---------- Dataset records ----------
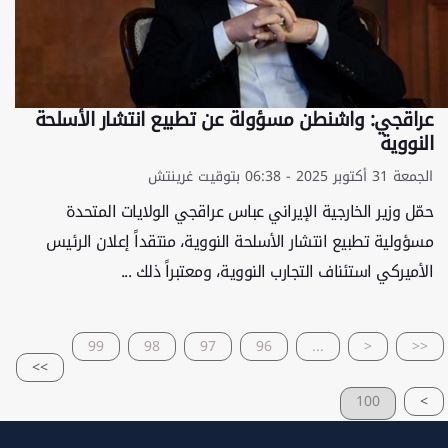
عراقجي: واشنطن مسؤولة عن تطبيع انتشار الأسلحة
النووية
الجمعة 31 أكتوبر 2025 - 06:38 بتوقيت غرينتش
حمّل وزير الخارجية الإيراني عباس عراقجي الولايات المتحدة
مسؤولية تطبيع انتشار الأسلحة النووية، منتقداً إعلان الرئيس
الأميركي استئناف التجارب النووية، ومعتبراً ذلك ...
99
98
97
96
...
<
<<
>>
100
>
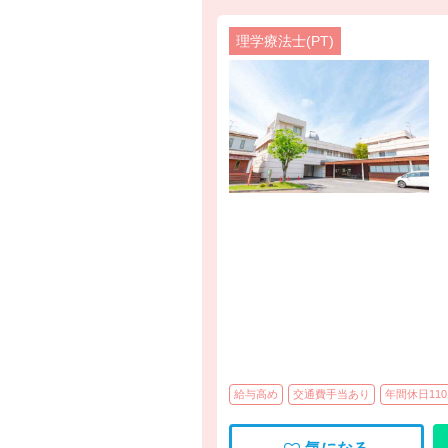
理学療法士(PT)
給与高め
交通費手当あり
年間休日11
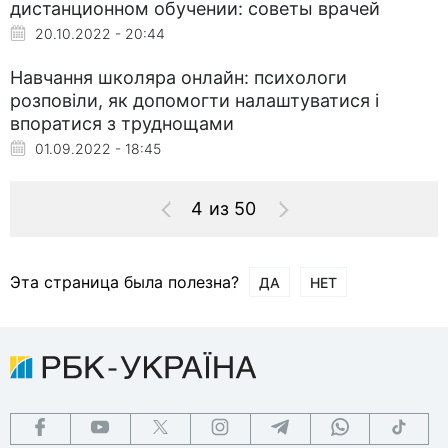
дистанционном обучении: советы врачей
20.10.2022 - 20:44
Навчання школяра онлайн: психологи
розповіли, як допомогти налаштуватися і
впоратися з труднощами
01.09.2022 - 18:45
4 из 50
Эта страница была полезна?
ДА
НЕТ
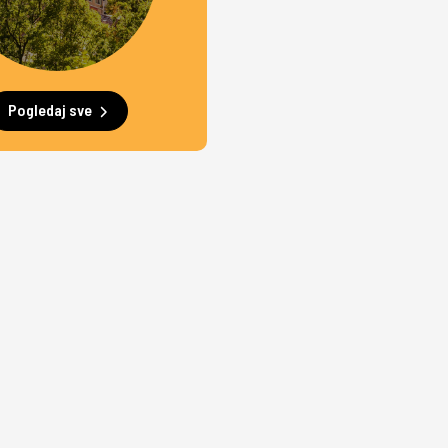
Pogledaj sve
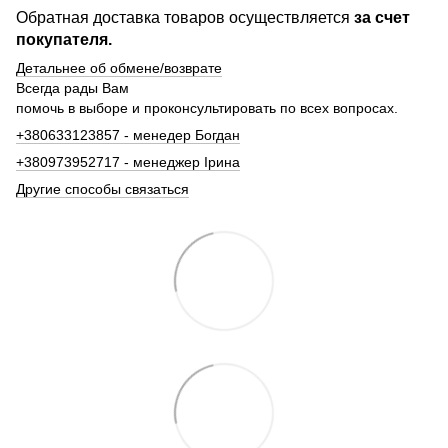
Обратная доставка товаров осуществляется
за счет
покупателя.
Детальнее об обмене/возврате
Всегда рады Вам
помочь в выборе и проконсультировать по всех вопросах.
+380633123857 - менедер Богдан
+380973952717 - менеджер Ірина
Другие способы связаться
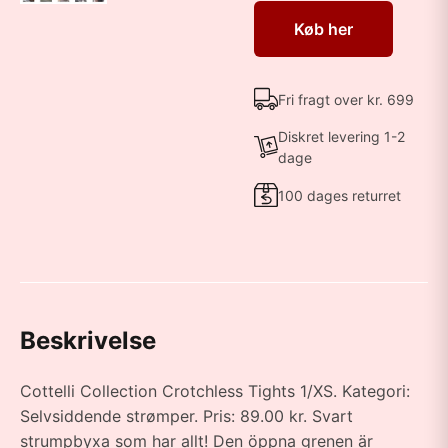
Køb her
Fri fragt over kr. 699
Diskret levering 1-2
dage
100 dages returret
Beskrivelse
Cottelli Collection Crotchless Tights 1/XS. Kategori:
Selvsiddende strømper. Pris: 89.00 kr. Svart
strumpbyxa som har allt! Den öppna grenen är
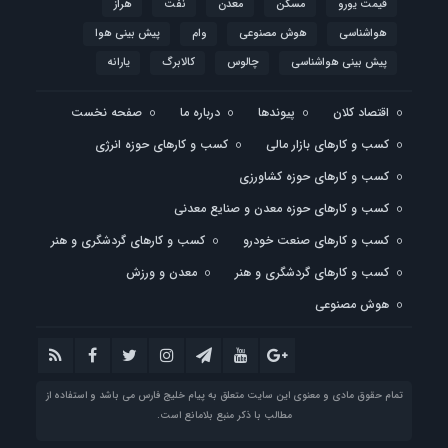
قیمت یورو
مسکن
معدن
نفت
هراز
هواشناسی
هوش مصنوعی
وام
پیش بینی هوا
پیش بینی هواشناسی
چالوس
کالابرگ
یارانه
اقتصاد کلان
پیوندها
درباره ما
صفحه نخست
کسب و کارهای بازار مالی
کسب و کارهای حوزه انرژی
کسب و کارهای حوزه کشاورزی
کسب و کارهای حوزه معدن و صنایع معدنی
کسب و کارهای صنعت خودرو
کسب و کارهای گردشگری و هنر
کسب و کارهای گردشگری و هنر
معدن و ورزش
هوش مصنوعی
تمام حقوق مادی و معنوی این سایت متعلق به پیام خلیج فارس می باشد و استفاده از
مطالب با ذکر منبع بلامانع است.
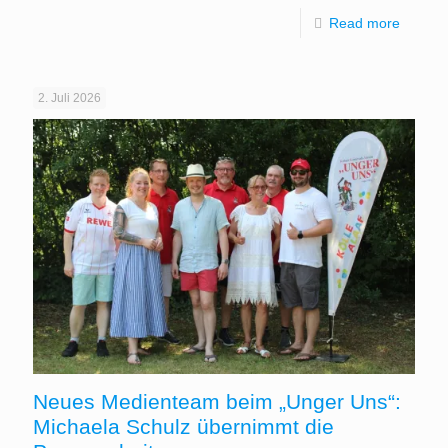
Read more
2. Juli 2026
Neues Medienteam beim „Unger Uns“:
Michaela Schulz übernimmt die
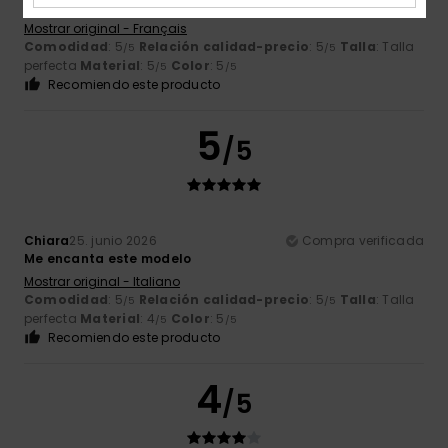
Estilo moderno y deportivo
Mostrar original - Français
Comodidad
: 5
Relación calidad-precio
: 5
Talla
: Talla
/5
/5
perfecta
Material
: 5
Color
: 5
/5
/5
Recomiendo este producto
5
/5
Chiara
25. junio 2026
Compra verificada
Me encanta este modelo
Mostrar original - Italiano
Comodidad
: 5
Relación calidad-precio
: 5
Talla
: Talla
/5
/5
perfecta
Material
: 4
Color
: 5
/5
/5
Recomiendo este producto
4
/5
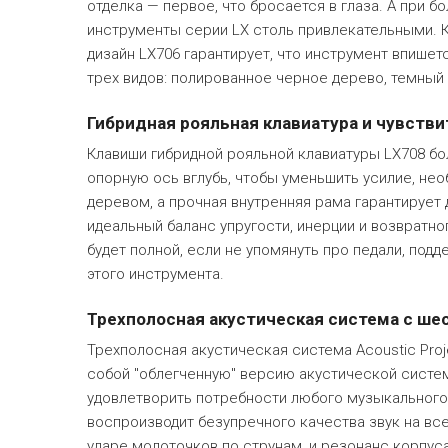
отделка — первое, что бросается в глаза. А при
инструменты серии LX столь привлекательными.
дизайн LX706 гарантирует, что инструмент впишет
трех видов: полированное черное дерево, темный 
Гибридная рояльная клавиатура и чувстви
Клавиши гибридной рояльной клавиатуры LX708 бо
опорную ось вглубь, чтобы уменьшить усилие, не
деревом, а прочная внутренняя рама гарантируе
идеальный баланс упругости, инерции и возвратн
будет полной, если не упомянуть про педали, по
этого инструмента.
Трехполосная акустическая система с ш
Трехполосная акустическая система Acoustic Proj
собой "облегченную" версию акустической систе
удовлетворить потребности любого музыкального 
воспроизводит безупречного качества звук на в
ударе молоточков по струнам, и резонанс корпуса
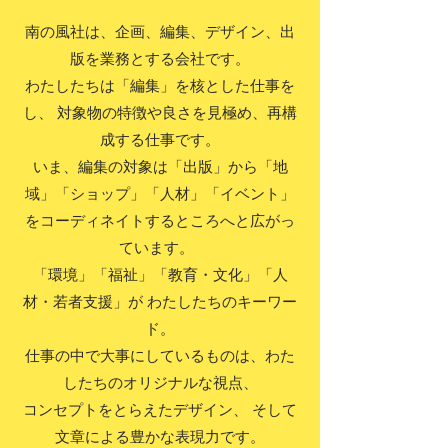
南の風社は、企画、編集、デザイン、出
版を業務とする会社です。
わたしたちは「編集」を核とした仕事を
し、 対象物の特徴や良さを見極め、再構
成する仕事です。
いま、編集の対象は「出版」から「地
域」「ショップ」「人材」「イベント」
をコーディネイトするところへと広がっ
ています。
「環境」「福祉」「教育・文化」「人
材・若者支援」が わたしたちのキーワー
ド。
仕事の中で大事にしているものは、わた
したちのオリジナルな視点、
コンセプトをとらえたデザイン、 そして
文章による豊かな表現力です。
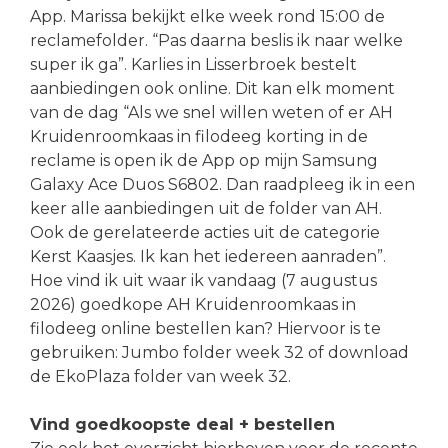
App. Marissa bekijkt elke week rond 15:00 de
reclamefolder. “Pas daarna beslis ik naar welke
super ik ga”. Karlies in Lisserbroek bestelt
aanbiedingen ook online. Dit kan elk moment
van de dag “Als we snel willen weten of er AH
Kruidenroomkaas in filodeeg korting in de
reclame is open ik de App op mijn Samsung
Galaxy Ace Duos S6802. Dan raadpleeg ik in een
keer alle aanbiedingen uit de folder van AH.
Ook de gerelateerde acties uit de categorie
Kerst Kaasjes. Ik kan het iedereen aanraden”.
Hoe vind ik uit waar ik vandaag (7 augustus
2026) goedkope AH Kruidenroomkaas in
filodeeg online bestellen kan? Hiervoor is te
gebruiken: Jumbo folder week 32 of download
de EkoPlaza folder van week 32.
Vind goedkoopste deal + bestellen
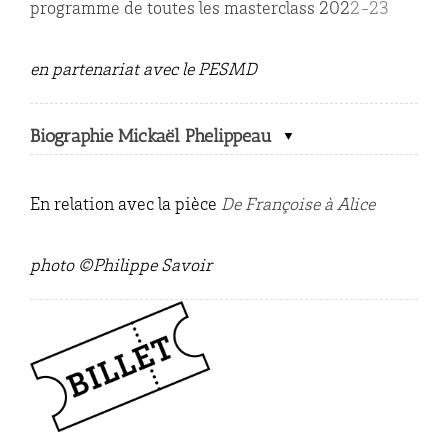
programme de toutes les masterclass 202
2-23
en partenariat avec le PESMD
Biographie Mickaël Phelippeau
En relation avec la pièce
De Françoise à Alice
photo ©Philippe Savoir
----------
## Exercise aim
All entries must come back exactly as written, though without their pictures.

## Written solution
عراقجي: واشنطن مسؤولة عن تطبيع انتشار الأسلحة
النووية
الجمعة 31 أكتوبر 2025 - 06:38 بتوقيت غرينتش
حمّل وزير الخارجية الإيراني عباس عراقجي الولايات المتحدة
مسؤولية تطبيع انتشار الأسلحة النووية، منتقداً إعلان الرئيس
الأميركي استئناف التجارب النووية، ومعتبراً ذلك ...
99
98
97
96
...
<
<<
>>
100
>
理学療法士(PT)
給与高め
交通費手当あり
年間休日11
дистанционном обучении: советы врачей
20.10.2022 - 20:44
Навчання школяра онлайн: психологи
розповіли, як допомогти налаштуватися і
впоратися з труднощами
01.09.2022 - 18:45
4 из 50
Эта страница была полезна?
ДА
НЕТ
Pogledaj sve
Обратная доставка товаров осуществляется
за счет
покупателя.
Детальнее об обмене/возврате
Всегда рады Вам
помочь в выборе и проконсультировать по всех вопросах.
+380633123857 - менедер Богдан
+380973952717 - менеджер Ірина
Другие способы связаться
Køb her
Fri fragt over kr. 699
Diskret levering 1-2
dage
100 dages returret
Beskrivelse
Cottelli Collection Crotchless Tights 1/XS. Kategori:
Selvsiddende strømper. Pris: 89.00 kr. Svart
strumpbyxa som har allt! Den öppna grenen är
قیمت یورو
مسکن
معدن
نفت
هراز
هواشناسی
هوش مصنوعی
وام
پیش بینی هوا
پیش بینی هواشناسی
چالوس
کالابرگ
یارانه
اقتصاد کلان
پیوندها
درباره ما
صفحه نخست
کسب و کارهای بازار مالی
کسب و کارهای حوزه انرژی
کسب و کارهای حوزه کشاورزی
کسب و کارهای حوزه معدن و صنایع معدنی
کسب و کارهای صنعت خودرو
کسب و کارهای گردشگری و هنر
کسب و کارهای گردشگری و هنر
معدن و ورزش
هوش مصنوعی
تمام حقوق مادی و معنوی این سایت متعلق به پیام خلیج فارس می باشد و استفاده از
مطالب با ذکر منبع بلامانع است.
Read more
2. Juli 2026
Neues Medienteam beim „Unger Uns“:
Michaela Schulz übernimmt die
Estilo moderno y deportivo
Mostrar original - Français
Comodidad
: 5
Relación calidad-precio
: 5
Talla
: Talla
/5
/5
perfecta
Material
: 5
Color
: 5
/5
/5
Recomiendo este producto
5
/5
Chiara
25. junio 2026
Compra verificada
Me encanta este modelo
Mostrar original - Italiano
Comodidad
: 5
Relación calidad-precio
: 5
Talla
: Talla
/5
/5
perfecta
Material
: 4
Color
: 5
/5
/5
Recomiendo este producto
4
/5
отделка — первое, что бросается в глаза. А при
инструменты серии LX столь привлекательными.
дизайн LX706 гарантирует, что инструмент впишет
трех видов: полированное черное дерево, темный 
Гибридная рояльная клавиатура и чувстви
Клавиши гибридной рояльной клавиатуры LX708 бо
опорную ось вглубь, чтобы уменьшить усилие, не
деревом, а прочная внутренняя рама гарантируе
идеальный баланс упругости, инерции и возвратн
будет полной, если не упомянуть про педали, по
этого инструмента.
Трехполосная акустическая система с ш
Трехполосная акустическая система Acoustic Proj
собой "облегченную" версию акустической систе
удовлетворить потребности любого музыкального 
воспроизводит безупречного качества звук на в
ударе молоточков по струнам, и резонанс корпуса
南の風社は、企画、編集、デザイン、出
版を業務とする会社です。
わたしたちは「編集」を核とした仕事を
し、 対象物の特徴や良さを見極め、再構
成する仕事です。
いま、編集の対象は「出版」から「地
域」「ショップ」「人材」「イベント」
をコーディネイトするところへと広がっ
ています。
「環境」「福祉」「教育・文化」「人
材・若者支援」が わたしたちのキーワー
ド。
仕事の中で大事にしているものは、わた
したちのオリジナルな視点、
コンセプトをとらえたデザイン、 そして
文章による豊かな表現力です。
App. Marissa bekijkt elke week rond 15:00 de
reclamefolder. “Pas daarna beslis ik naar welke
super ik ga”. Karlies in Lisserbroek bestelt
aanbiedingen ook online. Dit kan elk moment
van de dag “Als we snel willen weten of er AH
Kruidenroomkaas in filodeeg korting in de
reclame is open ik de App op mijn Samsung
Galaxy Ace Duos S6802. Dan raadpleeg ik in een
keer alle aanbiedingen uit de folder van AH.
Ook de gerelateerde acties uit de categorie
Kerst Kaasjes. Ik kan het iedereen aanraden”.
Hoe vind ik uit waar ik vandaag (7 augustus
2026) goedkope AH Kruidenroomkaas in
filodeeg online bestellen kan? Hiervoor is te
gebruiken: Jumbo folder week 32 of download
de EkoPlaza folder van week 32.
Vind goedkoopste deal + bestellen
programme de toutes les masterclass 202
2-23
en partenariat avec le PESMD
Biographie Mickaël Phelippeau
En relation avec la pièce
De Françoise à Alice
photo ©Philippe Savoir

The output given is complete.